+++ Page text +++
Saturday, September 29, 2012

Momentum...

I always find myself typing these things when it's late at night...I guess when I don't feel like sleeping and it's time to go to bed, I inevitably become introspective enough to write somehow.  And it seems lately that I have a lot to talk about and a general desire to report but I'm reluctant to do so because so much of it is up in the air.  As unsuperstitious as I can be, I still do believe there's such a thing as a jinx.

I guess I can talk about some of it.  A month or so ago, I was contacted by a licensing agency in New England who was interested in potentially using my music in a documentary.  I talked about it briefly in this entry.  I waited the precursory one week to return contact after I submitted my music for their client to review (it's not like dating where you wait three days), and I didn't hear anything back for a while.  That's pretty standard so I just assumed the director had decided to go in a different direction.  Which is exactly what they said when they finally did contact me last week.  However, they also said they'd still be interested in including my music in their non-exclusive licensing catalog.  This is actually a pretty good thing.  I had thought about submitting my music to one of the many sound library websites out there many times, as early as 2008 before I even moved here.  But I either never got around to it or talked myself out of it because I wasn't ready to produce anything I felt was up to the caliber of the other stuff up on those sites and I was overwhelmed at the prospect of putting my stuff out there and hoping it would stand out somehow.  Now, I'm having someone coming to me soliciting music for such a venture and it actually makes me a little proud of how far I've come. And of course, ten times more confident.   

There's still work to be done, though, and lots of it.  My latest batch of electronic beats and compositions are in various stages of completion at the moment.  I've been told to take my time looking over the contract and in the meantime, I hope to be pushing some of these through to the mastering stage and completing the others that are still half composed.  And also deciding what among my existing catalog is close enough to that stage to submit.  Oh, and also finding a good entertainment/music lawyer.
+++ Available records +++
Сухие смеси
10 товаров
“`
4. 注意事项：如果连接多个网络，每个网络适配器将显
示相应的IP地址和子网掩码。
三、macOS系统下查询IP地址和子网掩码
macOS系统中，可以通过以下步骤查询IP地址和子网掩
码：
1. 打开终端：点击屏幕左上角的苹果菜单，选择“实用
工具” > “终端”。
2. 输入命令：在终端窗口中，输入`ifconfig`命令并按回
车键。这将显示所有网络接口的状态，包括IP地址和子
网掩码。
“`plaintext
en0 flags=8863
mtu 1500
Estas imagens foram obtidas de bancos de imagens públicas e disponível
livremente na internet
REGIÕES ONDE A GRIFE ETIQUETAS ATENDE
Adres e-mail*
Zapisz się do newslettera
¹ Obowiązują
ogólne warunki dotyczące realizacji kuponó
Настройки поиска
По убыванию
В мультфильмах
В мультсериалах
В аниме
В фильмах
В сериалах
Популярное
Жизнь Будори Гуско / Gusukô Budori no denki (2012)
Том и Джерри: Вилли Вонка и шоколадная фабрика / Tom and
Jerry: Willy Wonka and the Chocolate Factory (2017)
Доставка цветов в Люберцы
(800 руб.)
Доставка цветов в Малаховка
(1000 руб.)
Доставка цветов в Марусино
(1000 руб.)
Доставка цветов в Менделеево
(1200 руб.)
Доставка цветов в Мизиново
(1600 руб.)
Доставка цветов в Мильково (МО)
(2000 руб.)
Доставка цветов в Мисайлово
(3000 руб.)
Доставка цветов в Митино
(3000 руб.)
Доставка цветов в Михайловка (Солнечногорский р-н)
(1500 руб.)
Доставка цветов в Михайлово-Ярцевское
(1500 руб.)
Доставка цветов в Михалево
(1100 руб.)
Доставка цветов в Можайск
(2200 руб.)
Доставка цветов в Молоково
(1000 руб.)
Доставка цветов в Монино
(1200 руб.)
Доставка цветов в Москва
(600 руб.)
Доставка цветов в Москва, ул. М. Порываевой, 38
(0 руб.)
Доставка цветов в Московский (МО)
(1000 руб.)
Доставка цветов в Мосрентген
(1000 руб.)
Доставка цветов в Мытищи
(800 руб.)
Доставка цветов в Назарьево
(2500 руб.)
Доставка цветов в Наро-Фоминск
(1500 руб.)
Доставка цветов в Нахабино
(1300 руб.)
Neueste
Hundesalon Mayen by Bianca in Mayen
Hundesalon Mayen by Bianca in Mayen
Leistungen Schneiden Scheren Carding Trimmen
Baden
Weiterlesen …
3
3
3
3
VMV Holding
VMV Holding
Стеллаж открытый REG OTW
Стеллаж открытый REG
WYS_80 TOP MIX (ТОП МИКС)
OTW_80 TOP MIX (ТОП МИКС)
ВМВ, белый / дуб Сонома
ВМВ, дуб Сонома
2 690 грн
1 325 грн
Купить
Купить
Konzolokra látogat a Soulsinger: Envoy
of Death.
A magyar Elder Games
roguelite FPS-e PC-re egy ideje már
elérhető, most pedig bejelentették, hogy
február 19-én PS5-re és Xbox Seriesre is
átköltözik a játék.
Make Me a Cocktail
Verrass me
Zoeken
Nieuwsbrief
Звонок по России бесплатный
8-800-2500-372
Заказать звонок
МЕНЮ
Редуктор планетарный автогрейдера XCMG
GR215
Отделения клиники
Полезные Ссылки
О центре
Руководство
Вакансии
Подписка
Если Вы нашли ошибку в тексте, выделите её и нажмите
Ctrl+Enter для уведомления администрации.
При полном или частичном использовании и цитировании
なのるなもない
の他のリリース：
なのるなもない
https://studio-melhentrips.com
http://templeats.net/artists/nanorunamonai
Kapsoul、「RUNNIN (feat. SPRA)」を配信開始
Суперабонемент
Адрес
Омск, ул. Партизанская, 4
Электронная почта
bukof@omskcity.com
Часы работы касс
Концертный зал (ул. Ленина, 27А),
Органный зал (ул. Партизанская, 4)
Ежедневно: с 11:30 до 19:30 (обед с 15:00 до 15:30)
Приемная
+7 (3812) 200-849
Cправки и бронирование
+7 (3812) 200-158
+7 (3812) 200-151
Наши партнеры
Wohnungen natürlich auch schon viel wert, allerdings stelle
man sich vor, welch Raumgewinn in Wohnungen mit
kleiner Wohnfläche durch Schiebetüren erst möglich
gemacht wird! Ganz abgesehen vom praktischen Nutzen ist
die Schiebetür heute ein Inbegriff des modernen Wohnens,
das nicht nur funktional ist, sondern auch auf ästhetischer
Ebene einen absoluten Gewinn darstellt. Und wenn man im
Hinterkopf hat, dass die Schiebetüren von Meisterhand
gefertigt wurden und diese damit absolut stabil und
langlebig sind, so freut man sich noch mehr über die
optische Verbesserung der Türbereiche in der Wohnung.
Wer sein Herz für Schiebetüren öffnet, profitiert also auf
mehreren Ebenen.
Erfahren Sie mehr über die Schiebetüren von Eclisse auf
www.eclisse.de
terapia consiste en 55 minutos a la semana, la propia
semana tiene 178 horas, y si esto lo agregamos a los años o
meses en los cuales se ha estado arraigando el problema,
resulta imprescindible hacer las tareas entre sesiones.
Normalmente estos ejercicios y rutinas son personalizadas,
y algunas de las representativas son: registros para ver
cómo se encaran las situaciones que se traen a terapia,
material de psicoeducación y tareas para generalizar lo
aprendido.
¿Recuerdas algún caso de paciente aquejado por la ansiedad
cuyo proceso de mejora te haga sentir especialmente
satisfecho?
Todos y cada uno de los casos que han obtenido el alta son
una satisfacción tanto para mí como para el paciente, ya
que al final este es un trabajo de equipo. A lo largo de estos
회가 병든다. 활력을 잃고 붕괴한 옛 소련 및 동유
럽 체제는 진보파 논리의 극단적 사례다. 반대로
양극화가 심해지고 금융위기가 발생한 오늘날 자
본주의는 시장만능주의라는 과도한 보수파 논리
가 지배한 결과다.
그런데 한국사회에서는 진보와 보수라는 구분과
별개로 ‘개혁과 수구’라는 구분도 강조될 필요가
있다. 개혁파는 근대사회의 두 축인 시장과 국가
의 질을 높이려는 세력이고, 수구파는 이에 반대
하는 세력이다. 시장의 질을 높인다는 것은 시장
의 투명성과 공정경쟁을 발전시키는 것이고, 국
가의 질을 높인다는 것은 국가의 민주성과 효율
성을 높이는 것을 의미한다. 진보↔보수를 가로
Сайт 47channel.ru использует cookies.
+++
- [Tasks for this exercise]
(1) Reproduce the Dataset entries, starting at the beginning and ending at the line containing "A magyar Elder Games", substituting "В корзину" for "Купить" and leaving everything else the same.
(2) Pick up the blog post about music licensing after its final sentence and keep writing it.

- [Answer list]
(1)
Сухие смеси
10 товаров
“`
4. 注意事项：如果连接多个网络，每个网络适配器将显
示相应的IP地址和子网掩码。
三、macOS系统下查询IP地址和子网掩码
macOS系统中，可以通过以下步骤查询IP地址和子网掩
码：
1. 打开终端：点击屏幕左上角的苹果菜单，选择“实用
工具” > “终端”。
2. 输入命令：在终端窗口中，输入`ifconfig`命令并按回
车键。这将显示所有网络接口的状态，包括IP地址和子
网掩码。
“`plaintext
en0 flags=8863
mtu 1500
Estas imagens foram obtidas de bancos de imagens públicas e disponível
livremente na internet
REGIÕES ONDE A GRIFE ETIQUETAS ATENDE
Adres e-mail*
Zapisz się do newslettera
¹ Obowiązują
ogólne warunki dotyczące realizacji kuponó
Настройки поиска
По убыванию
В мультфильмах
В мультсериалах
В аниме
В фильмах
В сериалах
Популярное
Жизнь Будори Гуско / Gusukô Budori no denki (2012)
Том и Джерри: Вилли Вонка и шоколадная фабрика / Tom and
Jerry: Willy Wonka and the Chocolate Factory (2017)
Доставка цветов в Люберцы
(800 руб.)
Доставка цветов в Малаховка
(1000 руб.)
Доставка цветов в Марусино
(1000 руб.)
Доставка цветов в Менделеево
(1200 руб.)
Доставка цветов в Мизиново
(1600 руб.)
Доставка цветов в Мильково (МО)
(2000 руб.)
Доставка цветов в Мисайлово
(3000 руб.)
Доставка цветов в Митино
(3000 руб.)
Доставка цветов в Михайловка (Солнечногорский р-н)
(1500 руб.)
Доставка цветов в Михайлово-Ярцевское
(1500 руб.)
Доставка цветов в Михалево
(1100 руб.)
Доставка цветов в Можайск
(2200 руб.)
Доставка цветов в Молоково
(1000 руб.)
Доставка цветов в Монино
(1200 руб.)
Доставка цветов в Москва
(600 руб.)
Доставка цветов в Москва, ул. М. Порываевой, 38
(0 руб.)
Доставка цветов в Московский (МО)
(1000 руб.)
Доставка цветов в Мосрентген
(1000 руб.)
Доставка цветов в Мытищи
(800 руб.)
Доставка цветов в Назарьево
(2500 руб.)
Доставка цветов в Наро-Фоминск
(1500 руб.)
Доставка цветов в Нахабино
(1300 руб.)
Neueste
Hundesalon Mayen by Bianca in Mayen
Hundesalon Mayen by Bianca in Mayen
Leistungen Schneiden Scheren Carding Trimmen
Baden
Weiterlesen …
3
3
3
3
VMV Holding
VMV Holding
Стеллаж открытый REG OTW
Стеллаж открытый REG
WYS_80 TOP MIX (ТОП МИКС)
OTW_80 TOP MIX (ТОП МИКС)
ВМВ, белый / дуб Сонома
ВМВ, дуб Сонома
2 690 грн
1 325 грн
В корзину
В корзину
Konzolokra látogat a Soulsinger: Envoy
of Death.
A magyar Elder Games

(2)
It's all very exciting but I'm trying to keep a level head.  There's still the lawyer to hire, the contract to sign, the copyright and ASCAP registration to take care of.  There's still the waiting period between when I submit and when someone comes along and actually requests to license a track or two and then the wait until I'll get paid.  But it is nice to know that that will be a possibility now.  That right there is a musician's bread and butter, sync licensing and royalties.  Oh yeah! 

On to voice over, because I guess I can talk about that too.  I'm finally ready, or as ready as it takes to be able to just start putting myself out there.  Online auditions are wearying me and I'm ready to submit my demos to production houses and talent agencies in order to get more exposure and hopefully more auditions, perhaps even some in person ones since I do, after all, live in New York @#$%ing City.

The significance of all this to me is that I'm finally betting on myself.  In a way, though, I'm actually getting a confidence boost from the attention to my music so I'm trying to apply that new found confidence to my voice over ventures, because even though, I've only had a handful of gigs this year, I've had 8 times as many as I did last year.  Perhaps I have a reason to be confident there as well.  I certainly see an upward trend in both areas.  That's how I choose to spin it as it's not so much of a stretch to say that I'm doing exponentially better this year compared to last year.  So exciting to have momentum again.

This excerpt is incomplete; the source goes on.